Redox regulation of chemokine receptor expression

Cytokines and reactive oxygen intermediates (ROI) are frequent companions at sites of acute inflammation. We have shown previously that in human monocytes, bacterial lipopolysaccharide, IL-1, and tumor necrosis factor-α induce a rapid down-regulation of the monocyte chemotactic protein-1 receptor CCR2 (CC chemokine receptor-2). These stimuli also induce production of ROI. In this paper, we investigate the influence of antioxidants and/or ROI on chemokine-receptor expression. In human monocytes, the antioxidant pyrrolidine dithiocarbamate (PDTC) rapidly inhibited CCR2 (95–100% of inhibition) and CCR5 (77–100% of inhibition) mRNA expression by strongly decreasing transcript stability. CCR2 half-life was decreased from 1.5 h to 45 min; CCR5 half-life was decreased from 2 h to 70 min. This inhibitory activity also included CXCR4 (CXC chemokine receptor-4) but not CXCR2 receptor and, although to a lesser extent, was shared by the antioxidants N-acetyl-l-cysteine and 2-mercaptoethanol. In contrast, the ROI-generating system xanthine/xanthine oxidase increased CCR5 and CXCR4 mRNA expression and counteracted the inhibitory effect of PDTC. Accordingly, H(2)O(2) and the glutathione-depleting drug buthionine sulfoximine increased to different extents CCR2, CCR5, and CXCR4 mRNA expression. The PDTC-mediated inhibition of CCR5 and CXCR4 mRNA expression was associated with decreased chemotactic responsiveness (>90% inhibition) and with a marked inhibition of surface-receptor expression. In contrast, xanthine/xanthine oxidase opposed the bacterial lipopolysaccharide- and tumor necrosis factor-α-mediated inhibition of CCR5 and CXCR4 mRNA expression and increased both the CCR5 surface expression and the cell migration (3-fold) in response to macrophage inflammatory protein-1β. These results suggest that the redox status of cells is a crucial determinant in the regulation of the chemokine system.
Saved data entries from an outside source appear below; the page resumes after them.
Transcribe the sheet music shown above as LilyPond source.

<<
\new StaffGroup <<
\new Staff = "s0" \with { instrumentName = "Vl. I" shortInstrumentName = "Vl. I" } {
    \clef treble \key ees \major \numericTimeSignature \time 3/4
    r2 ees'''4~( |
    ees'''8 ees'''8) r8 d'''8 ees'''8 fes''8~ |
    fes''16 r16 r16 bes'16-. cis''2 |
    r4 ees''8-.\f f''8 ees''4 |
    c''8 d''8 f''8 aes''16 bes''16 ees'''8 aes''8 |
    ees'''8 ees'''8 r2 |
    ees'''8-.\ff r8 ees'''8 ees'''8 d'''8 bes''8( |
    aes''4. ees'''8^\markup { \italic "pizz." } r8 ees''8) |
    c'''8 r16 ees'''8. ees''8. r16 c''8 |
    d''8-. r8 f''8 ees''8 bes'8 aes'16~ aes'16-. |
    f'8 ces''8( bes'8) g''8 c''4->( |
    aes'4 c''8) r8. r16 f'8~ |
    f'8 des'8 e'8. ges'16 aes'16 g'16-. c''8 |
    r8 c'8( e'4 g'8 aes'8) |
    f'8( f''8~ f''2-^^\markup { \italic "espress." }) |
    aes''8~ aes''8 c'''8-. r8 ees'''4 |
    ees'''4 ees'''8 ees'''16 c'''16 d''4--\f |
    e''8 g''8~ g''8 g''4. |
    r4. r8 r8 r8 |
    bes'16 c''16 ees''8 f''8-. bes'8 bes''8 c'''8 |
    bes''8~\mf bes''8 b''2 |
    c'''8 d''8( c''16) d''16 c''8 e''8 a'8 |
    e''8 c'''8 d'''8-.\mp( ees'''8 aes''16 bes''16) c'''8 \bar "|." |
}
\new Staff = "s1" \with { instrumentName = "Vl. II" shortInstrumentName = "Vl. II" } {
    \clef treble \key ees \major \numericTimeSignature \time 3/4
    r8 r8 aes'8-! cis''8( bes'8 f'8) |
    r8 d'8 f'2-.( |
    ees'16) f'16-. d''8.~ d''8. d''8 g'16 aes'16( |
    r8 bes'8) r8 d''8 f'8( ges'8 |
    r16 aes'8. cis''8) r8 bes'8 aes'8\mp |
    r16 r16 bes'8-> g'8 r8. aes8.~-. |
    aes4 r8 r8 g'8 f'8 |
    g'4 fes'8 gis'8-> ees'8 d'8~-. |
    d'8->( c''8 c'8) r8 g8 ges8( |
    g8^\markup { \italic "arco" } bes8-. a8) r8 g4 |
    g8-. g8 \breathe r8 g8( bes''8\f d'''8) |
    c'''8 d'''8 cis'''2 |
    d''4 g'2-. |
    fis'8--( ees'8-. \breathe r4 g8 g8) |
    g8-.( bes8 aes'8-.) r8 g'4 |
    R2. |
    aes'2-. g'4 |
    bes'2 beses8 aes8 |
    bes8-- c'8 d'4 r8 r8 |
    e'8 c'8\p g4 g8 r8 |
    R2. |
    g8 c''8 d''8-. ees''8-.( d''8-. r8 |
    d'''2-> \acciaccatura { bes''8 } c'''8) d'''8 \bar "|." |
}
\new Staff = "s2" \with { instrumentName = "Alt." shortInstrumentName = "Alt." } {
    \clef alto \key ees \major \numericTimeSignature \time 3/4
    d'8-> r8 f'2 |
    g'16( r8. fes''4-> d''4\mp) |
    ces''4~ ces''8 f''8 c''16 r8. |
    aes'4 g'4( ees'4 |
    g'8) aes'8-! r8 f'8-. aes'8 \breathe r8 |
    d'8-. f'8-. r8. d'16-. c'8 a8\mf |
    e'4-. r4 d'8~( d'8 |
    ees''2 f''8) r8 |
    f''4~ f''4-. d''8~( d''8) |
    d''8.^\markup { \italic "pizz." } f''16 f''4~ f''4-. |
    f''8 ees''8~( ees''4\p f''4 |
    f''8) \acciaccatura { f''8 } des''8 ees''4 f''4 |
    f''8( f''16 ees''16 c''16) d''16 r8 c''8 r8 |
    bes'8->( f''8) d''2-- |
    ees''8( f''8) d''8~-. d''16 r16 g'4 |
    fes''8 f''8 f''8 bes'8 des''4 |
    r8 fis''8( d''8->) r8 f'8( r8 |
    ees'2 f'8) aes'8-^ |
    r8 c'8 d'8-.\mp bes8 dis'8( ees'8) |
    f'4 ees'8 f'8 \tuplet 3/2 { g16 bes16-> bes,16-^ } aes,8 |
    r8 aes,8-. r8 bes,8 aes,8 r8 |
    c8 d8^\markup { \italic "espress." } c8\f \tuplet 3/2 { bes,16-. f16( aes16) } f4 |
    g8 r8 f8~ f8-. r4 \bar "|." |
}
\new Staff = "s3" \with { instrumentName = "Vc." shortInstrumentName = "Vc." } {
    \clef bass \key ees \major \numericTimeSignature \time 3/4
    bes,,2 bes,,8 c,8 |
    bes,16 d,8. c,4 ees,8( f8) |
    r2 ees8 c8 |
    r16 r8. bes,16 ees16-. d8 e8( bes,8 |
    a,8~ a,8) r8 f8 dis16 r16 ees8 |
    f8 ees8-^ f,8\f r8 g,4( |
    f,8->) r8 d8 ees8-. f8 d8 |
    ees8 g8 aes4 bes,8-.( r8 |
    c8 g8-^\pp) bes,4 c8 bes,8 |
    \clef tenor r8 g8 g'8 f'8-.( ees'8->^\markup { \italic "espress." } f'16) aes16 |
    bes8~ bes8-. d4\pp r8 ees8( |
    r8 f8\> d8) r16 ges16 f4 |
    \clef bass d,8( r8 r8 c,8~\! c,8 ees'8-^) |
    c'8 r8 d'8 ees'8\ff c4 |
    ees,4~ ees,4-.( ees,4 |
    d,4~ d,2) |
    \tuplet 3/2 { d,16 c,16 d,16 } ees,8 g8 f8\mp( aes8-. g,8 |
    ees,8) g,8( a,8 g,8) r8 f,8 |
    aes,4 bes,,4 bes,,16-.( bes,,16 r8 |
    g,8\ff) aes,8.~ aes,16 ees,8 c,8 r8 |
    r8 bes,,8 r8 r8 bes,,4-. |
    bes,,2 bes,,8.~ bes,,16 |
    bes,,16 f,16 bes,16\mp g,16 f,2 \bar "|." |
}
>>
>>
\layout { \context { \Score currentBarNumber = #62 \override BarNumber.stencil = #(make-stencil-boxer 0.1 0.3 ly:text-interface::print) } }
细胞因子与活性氧中间产物（reactive oxygen intermediates, ROI）是急性炎症部位的常见伴随物。我们此前的研究证实，在人单核细胞中，细菌脂多糖、白细胞介素-1及肿瘤坏死因子-α可快速下调单核细胞趋化蛋白-1受体CCR2（CC趋化因子受体-2）的表达。上述刺激因子同时可诱导活性氧中间产物的产生。本文中，我们探讨了抗氧化剂及/或活性氧中间产物对趋化因子受体表达的影响。在人单核细胞中，抗氧化剂吡咯烷二硫代氨基甲酸酯（pyrrolidine dithiocarbamate, PDTC）可通过显著降低转录本稳定性，快速抑制CCR2（抑制率95%~100%）与CCR5（抑制率77%~100%）的mRNA表达。CCR2的半衰期从1.5小时缩短至45分钟，CCR5的半衰期从2小时缩短至70分钟。该抑制活性同样作用于CXCR4（CXC趋化因子受体-4），但不影响CXCR2受体；且抗氧化剂N-乙酰-L-半胱氨酸与2-巯基乙醇也可在一定程度上产生类似抑制效应，不过强度较弱。与之相反，产生活性氧中间产物的体系黄嘌呤/黄嘌呤氧化酶可上调CCR5与CXCR4的mRNA表达，并抵消PDTC的抑制作用。相应地，过氧化氢（H₂O₂）与耗竭谷胱甘肽的药物丁硫氨酸亚砜胺可在不同程度上调CCR2、CCR5及CXCR4的mRNA表达。PDTC介导的CCR5与CXCR4 mRNA表达抑制，与趋化应答能力下降（抑制率>90%）以及表面受体表达显著受抑相关。相较之下，黄嘌呤/黄嘌呤氧化酶可拮抗细菌脂多糖与肿瘤坏死因子-α介导的CCR5及CXCR4 mRNA表达抑制，并可增加CCR5的表面表达量，同时使细胞对巨噬细胞炎症蛋白-1β的迁移反应提升3倍。上述结果表明，细胞的氧化还原状态是调控趋化因子系统的关键决定因素。